During his PhD at Curtin University, Seamus Anderson achieved a major milestone: the first recovery of a fallen meteorite using a drone and an AI based detection workflow ( Anderson et al, 2022, ApJL). Anderson developed the system end-to-end, combining high-resolution drone imaging with a convolutional neural network (a machine-learning model trained to recognise meteorites in aerial photos) and a robust field data pipeline capable of handling the large data volumes these tools produced. A key challenge was operating this system in a remote field environment with no internet connectivity or mains power, while managing hundreds of gigabytes of imagery each day.

For the Desert Fireball Network (DFN), a continent-scale camera network that tracks fireballs across Australia, this demonstration was a turning point. The DFN had been determining meteorite fall locations since 2014, but ground searches remained slow and resource-intensive. Drone-enabled recovery demonstrated clear gains in efficiency, while also highlighting the need for improved data handling, increased automation, and a scalable platform suitable for routine field operations.
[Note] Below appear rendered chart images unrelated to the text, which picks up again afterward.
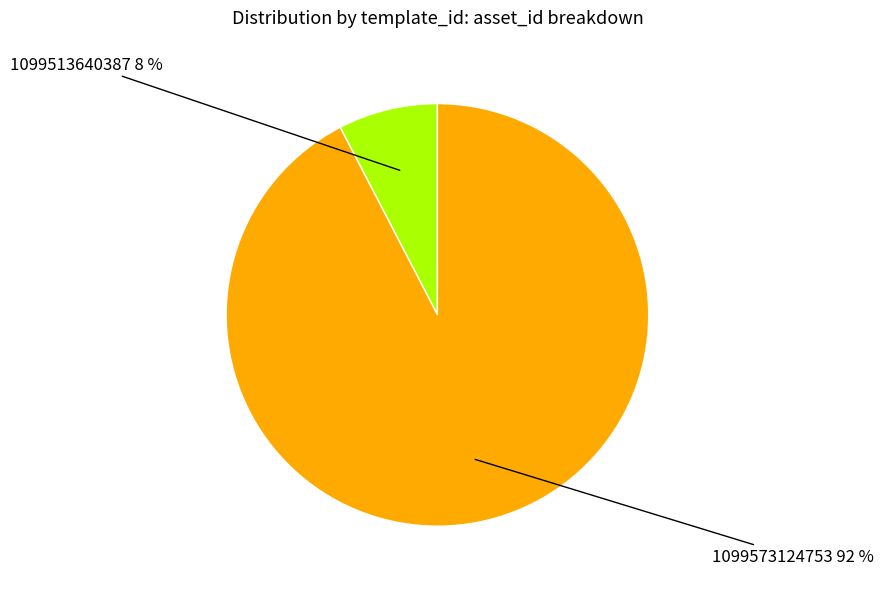

How many segments does this pie chart have?

2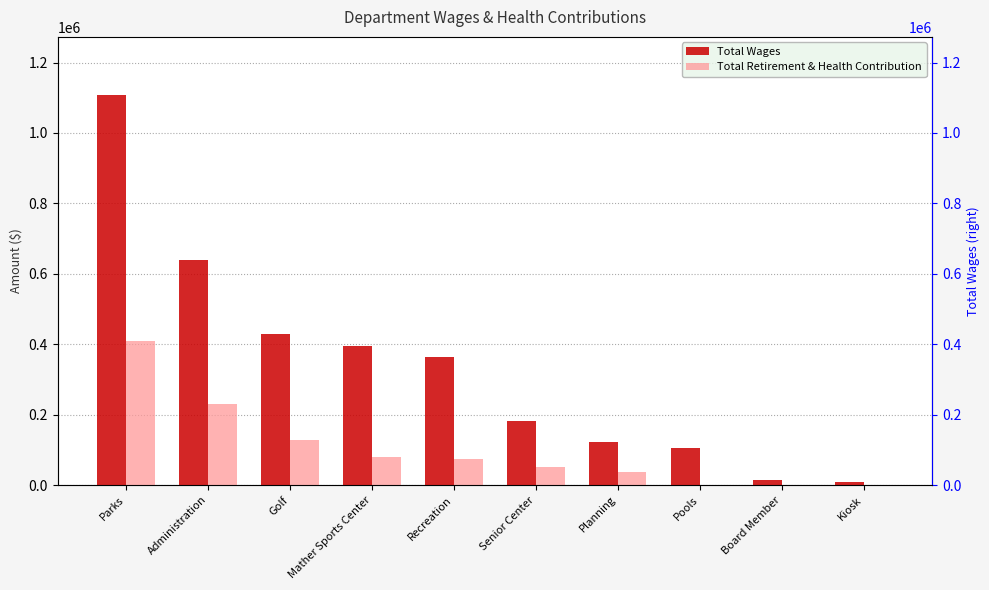

Is the value of Total Retirement & Health Contribution at Parks greater than the value of Total Wages at Recreation?

Yes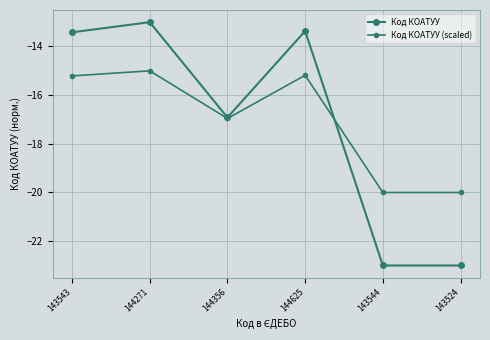

How many series are shown in this chart?

2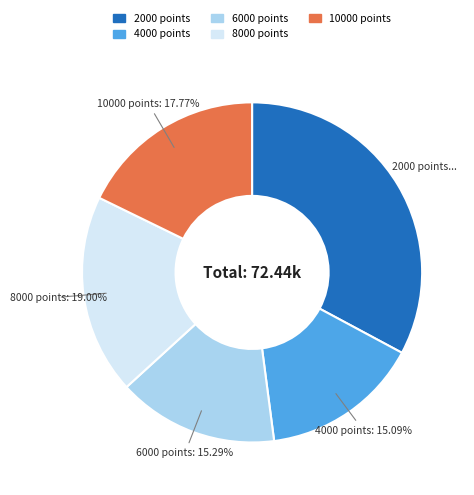

How much of the chart is everything except 10000 points?

82.2%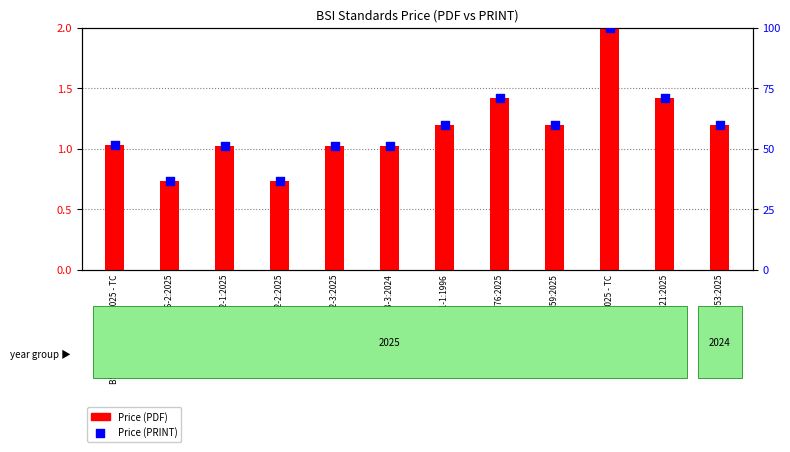

Which series has the largest total across all categories?

Price (PRINT)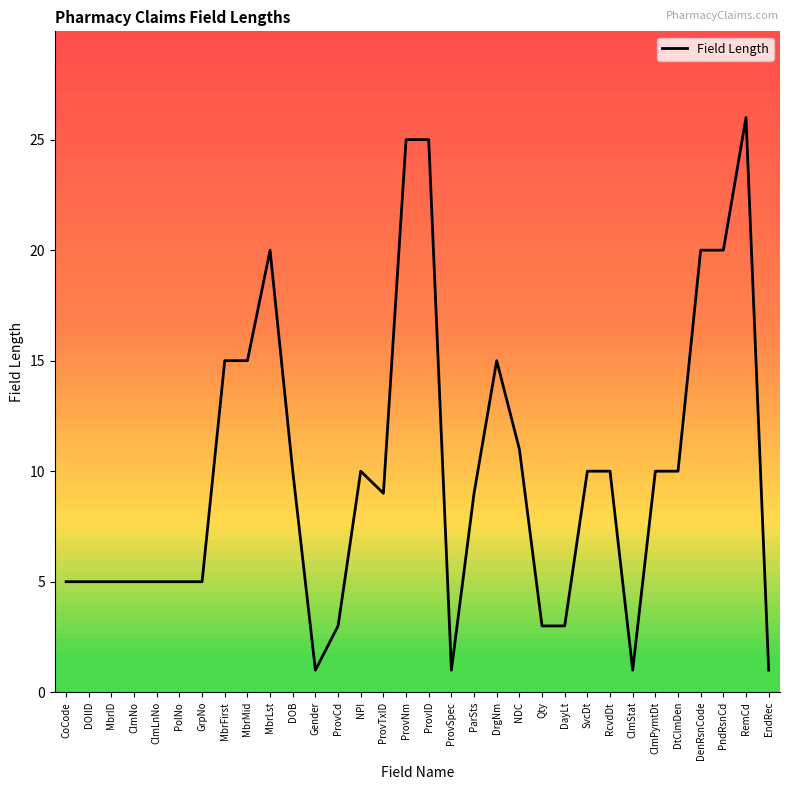

What position from the left is DrgNm?

20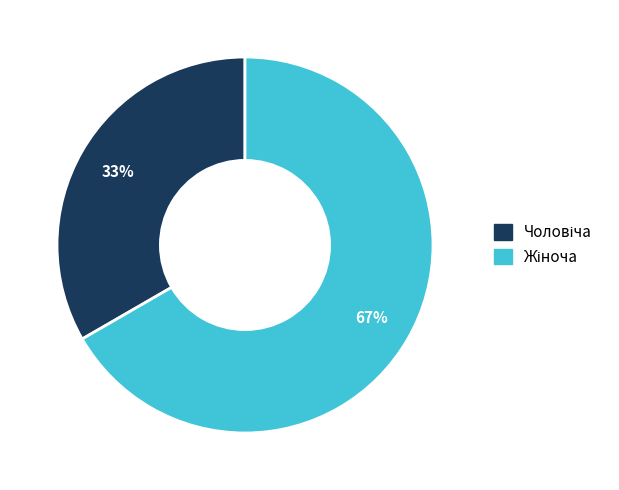

Is there any slice that represents more than half of the pie?

Yes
Although drone-based recovery opened up new opportunities, scaling the approach beyond a single demonstration required more than hardware alone. The workflow still faced several bottlenecks, including data transfer from remote locations, processing throughput, manual candidate review, and coordination during field campaigns.
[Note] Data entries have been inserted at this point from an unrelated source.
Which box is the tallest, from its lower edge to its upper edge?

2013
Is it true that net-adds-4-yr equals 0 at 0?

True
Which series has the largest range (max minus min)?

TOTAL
In 2023, an auditing and scoping phase was undertaken with ADACS to define the requirements for a more efficient and scalable system. This work led to the design of a new data processing platform that addressed the full workflow. A key architectural change was the use of satellite communications to move data processing off-site, enabling direct uploads from the field and access to cloud-based computing resources. This also enabled the introduction of crowdsourcing for human-intensive review stages, significantly reducing the workload on field teams.

The platform was developed throughout 2024 - 2025 using a closed-loop feedback process between the software developers and the science team, with multiple field tests informing successive iterations. The final system integrates technologies from several domains into a single real-time processing pipeline:

• Data-intensive drone surveying, producing up to 1.6 terabits of data per day, supported by RTK (Real-Time Kinematics) GPS corrections for precise positioning
  
• Real-time data upload from the field to the cloud using satellite communications
  
• Machine-learning-based meteorite detection, run on high-performance virtualised GPUs (Graphics Processing Units)
  
• Crowdsourcing tools, delivered through a secure and intuitive web interface that allows contributors worldwide to help prioritise promising meteorite candidates
  
• Automatically generated field maps, guiding operators to targets with metre-level accuracy

Picture 1: Veronika, Iona and Hadrien field testing the new app's beta version.
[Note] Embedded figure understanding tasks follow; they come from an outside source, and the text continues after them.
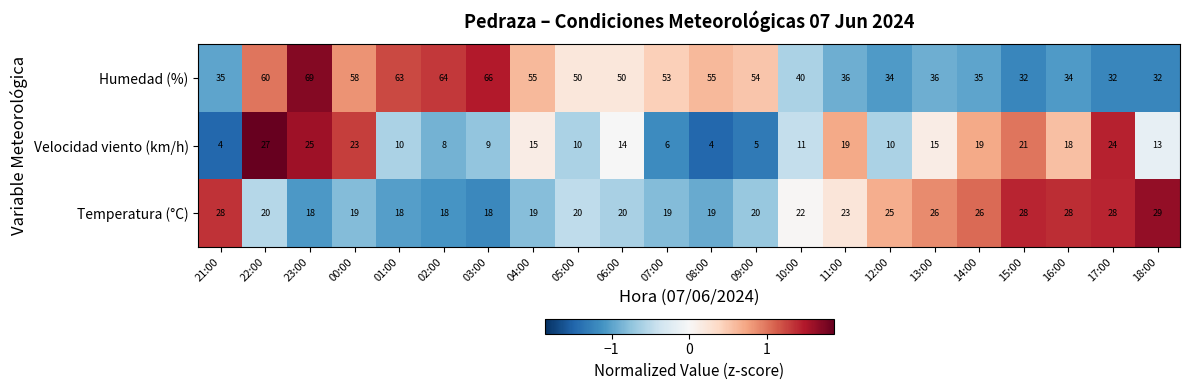

List the series in order of their overall mean, highest first.

Humedad (%), Temperatura (°C), Velocidad viento (km/h)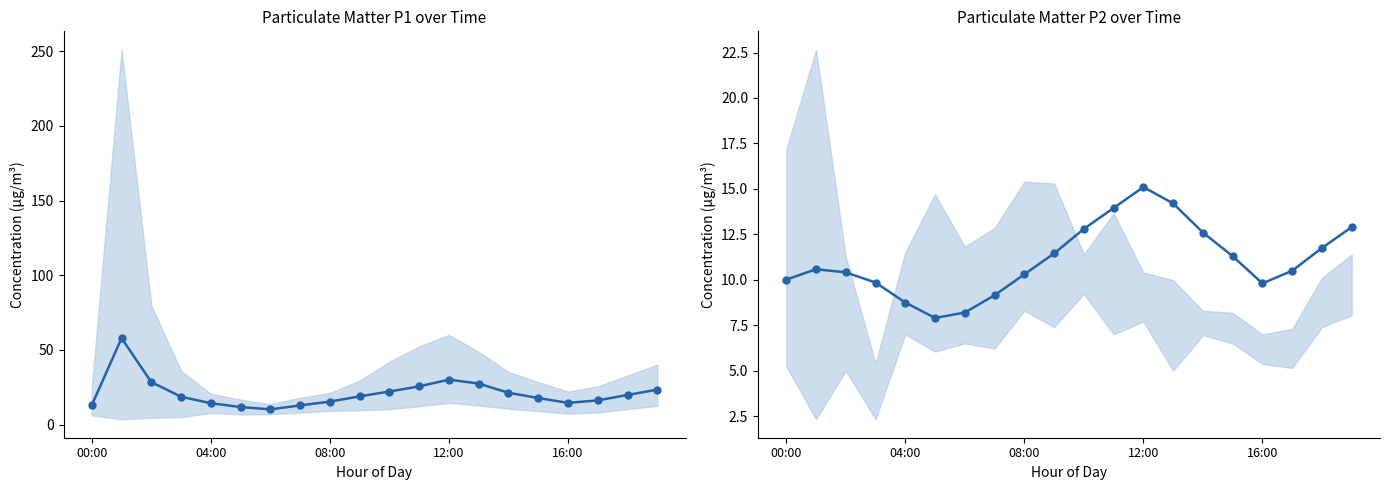

What are all the series names shown in the legend?

P1, P2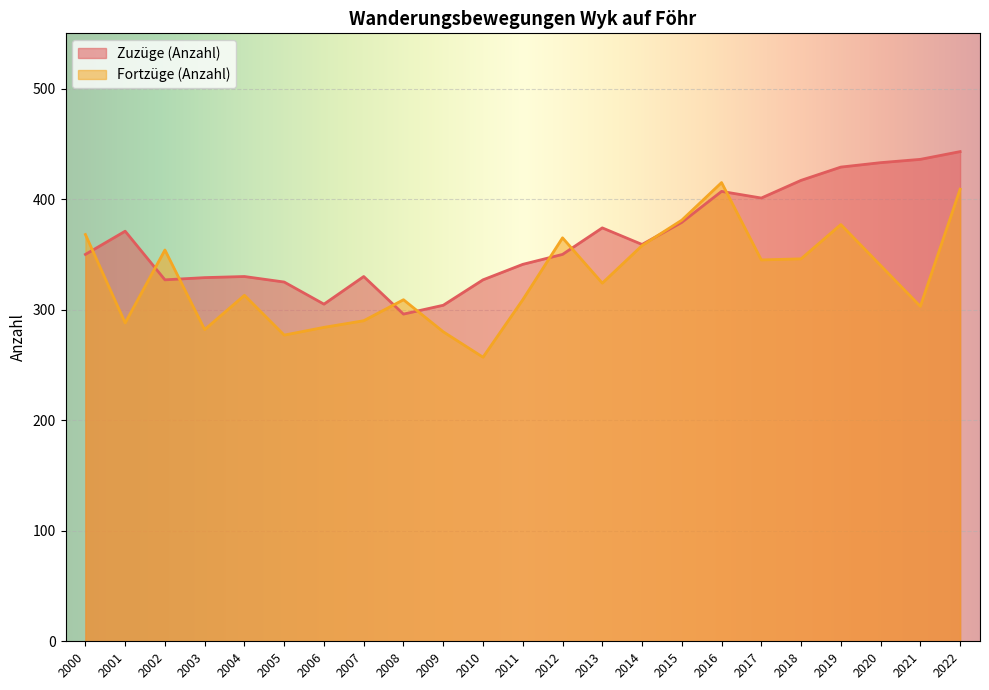

What are all the series names shown in the legend?

Zuzüge (Anzahl), Fortzüge (Anzahl)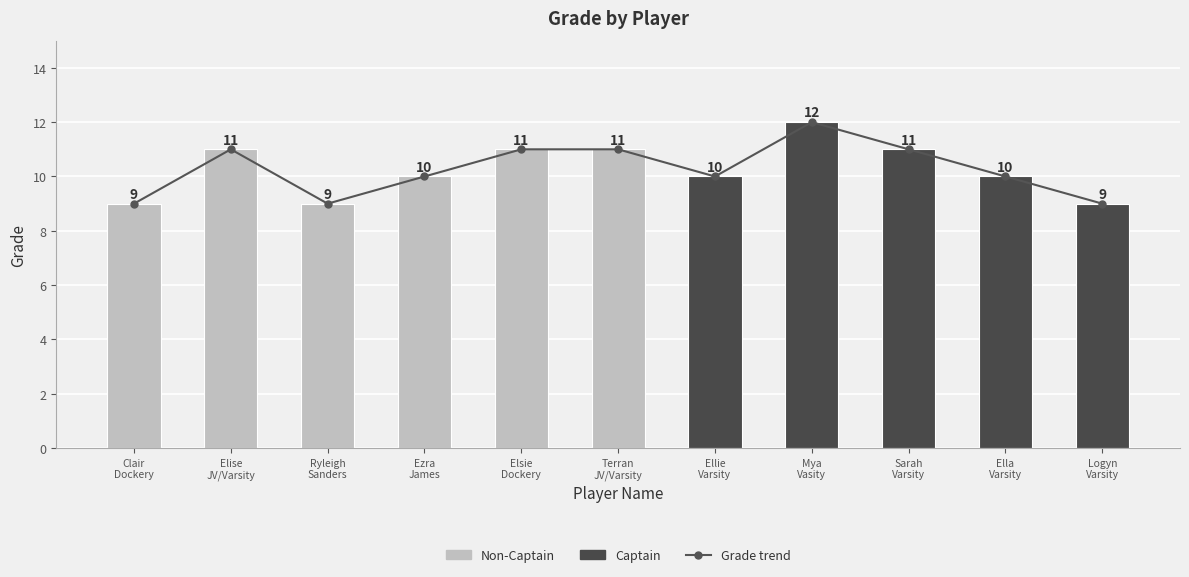

True or false: Grade trend has a value of 11 at Sarah
Varsity.

True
During a field validation campaign in May 2025, a 1.3 km² fall area was surveyed, producing 10,289 drone images (approximately 190 GB). Thirteen members of the research group participated in the crowdsourcing review, examining 26,610 potential candidates. A three-person field team followed up 803 candidates on site, guided by the platform’s GPS-linked maps. Although the target meteorite was not recovered, seven older meteorites were found, demonstrating the effectiveness of the system.

Based on these trials, the platform is estimated to be approximately eight times more efficient than traditional human ground searches. The workflow is faster, more scalable, and enables more focused and effective field recovery efforts.

In July 2025, the Desert Fireball Network observed a bright fireball over the Central Desert of Western Australia, designated DN250711_02. Updated trajectory modelling indicated a recoverable meteorite, prompting a field expedition in November. A team from Curtin University and the Desert Fireball Network conducted a systematic search using drones and a machine-learning detection pipeline to identify meteorite candidates in challenging desert terrain. Despite extreme conditions and many false positives, the meteorite was recovered on the final day of the search. The approximately 300 gram Dale meteorite became the eleventh meteorite with a known orbit recovered by the network and the third found using drone-assisted methods.

The platform is now live at find.gfo.rocks, and its underlying approach may also be applicable to other search-and-recovery problems, including wildlife search and rescue.

Picture 2: One of many wombats found by the platform.